Thu 1 Mar 2018 1:08AM

What challenges might we face in opening up government data?

T Tom (facilitator) Public Seen by 321

What barriers or issues might we encounter or need to overcome to increase access to government held data and build an open by design culture?


David Eccles Mon 26 Mar 2018 10:29AM

1) Privacy. I know that Stats NZ is familiar with the process and reasoning of data anonymisation; it's important to realise that every additional shred of information makes it easier to unmask people's private lives. Care needs to be taken to make sure that no individual-level data is released (even if "anonymised"), because linking is embarrassingly easy when everything is out in the open.

2) Change. People don't like change, and will find whatever thin thread they can hold on to in order to argue for the status quo. There will be big concerns, and those should preferably be tacked first. But unless there is a financial incentive to change, it's only going to be when the last tiny concern is snuffed out that the majority of people will start to change. There will be a few proponents of disruptive change who are willing to suffer through the "long drawn-out phase of concern, and it would be a good idea to support and signal-boost those people if possible.

I've experienced this second point both with free software and with nanopore sequencing. Change needs to be gradual, if possible (e.g. replacing programs on Windows systems one-by-one with free software). If not possible (as is the case for nanopore sequencing, and likely the case for most open data), it's important to listen to the concerns of the users (i.e. both those that own the data, and those that could benefit from it), because those concerns are the threads that need to be cut before change will happen.


Paul Stone Mon 26 Mar 2018 6:45PM

Thanks David, yes privacy continues to be a challenge to manage carefully, and seems to be getting harder, not easier!


David Hood Wed 28 Mar 2018 12:11AM

I think a barrier to a open by design culture is in the life cycle of the data.

As a specific example, there is a lot of hatred for data made available in excel spreadsheets out there, but to me a lot of it comes back to the point of processing such spreadsheets represent. The life cycle in most cases is something along the lines of: raw data is gather in an untidy, poorly structured way; data is collated into a structured disaggregated form, data is summarised in the preparation of reports. A lot of the stuff available in Excel sheets is the aggregated/ summarised data making up tables and graphs in word documents, but presented in Excel form. And this was the traditional way of presenting data products- the people writing the reports are encapsulating their understanding and expertise of the area in the manner in which the summaries are made.

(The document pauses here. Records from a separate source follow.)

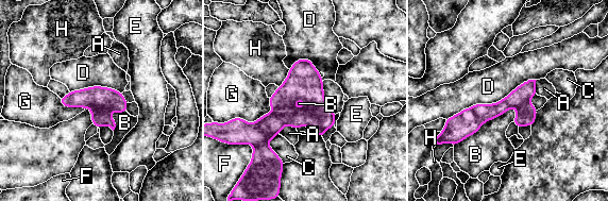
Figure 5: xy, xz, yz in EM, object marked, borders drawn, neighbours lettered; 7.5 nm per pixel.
{"act": "detach", "pic": 5, "on": [237, 131], "each": {"A": "other", "B": "other", "C": "other", "D": "other", "E": "other", "F": "other", "G": "other", "H": "other"}, "border": {"pic": 5, "px": [[264, 119], [267, 138], [254, 146]]}, "found": "two neurons meet here"}

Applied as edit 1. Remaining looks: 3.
{"why": "redraw", "act": "inspect", "view": "overview"}

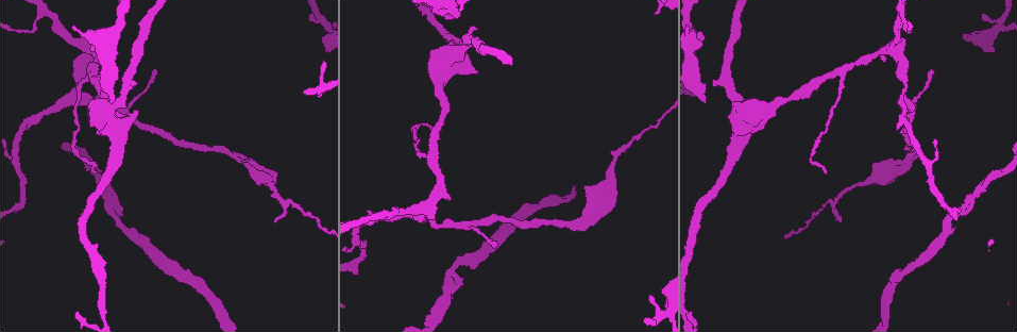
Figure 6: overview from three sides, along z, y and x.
{"why": "an open end", "act": "inspect", "view": "em", "slice": "yz", "step": 4, "show": "tint", "pic": 6, "at": [453, 17]}

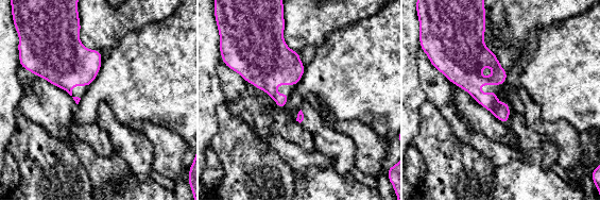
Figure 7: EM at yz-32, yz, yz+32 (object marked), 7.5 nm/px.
{"why": "another direction", "act": "inspect", "view": "em", "slice": "planes", "show": "borders", "at": "same"}

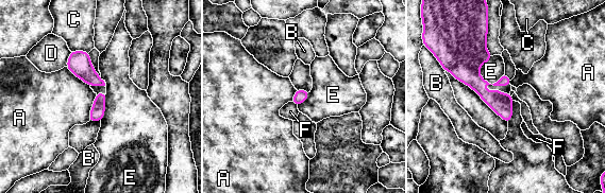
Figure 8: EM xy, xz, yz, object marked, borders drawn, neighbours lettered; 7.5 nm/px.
{"act": "join", "pieces": ["F"], "each": {"A": "other", "B": "other", "C": "other", "D": "other", "E": "other", "F": "same"}, "passes_along": {"pic": 8, "px": [[301, 95], [293, 104], [290, 111]]}, "found": "it goes on there"}

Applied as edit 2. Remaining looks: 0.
{"act": "stop", "edits": [["detach", 5], ["join", 8]], "rest": "unchecked"}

But, in an open data model where people are wanting to take the data and use in novel ways for new understanding, they don't want the summarised version, they want the data as disaggregated as possible so the uses are flexible. This can be viewed as negating the expertise of those collating the data.

I think the answers around this are around developing a culture of stewardship and illumination of the data, rather than being the sole producers of product from the data.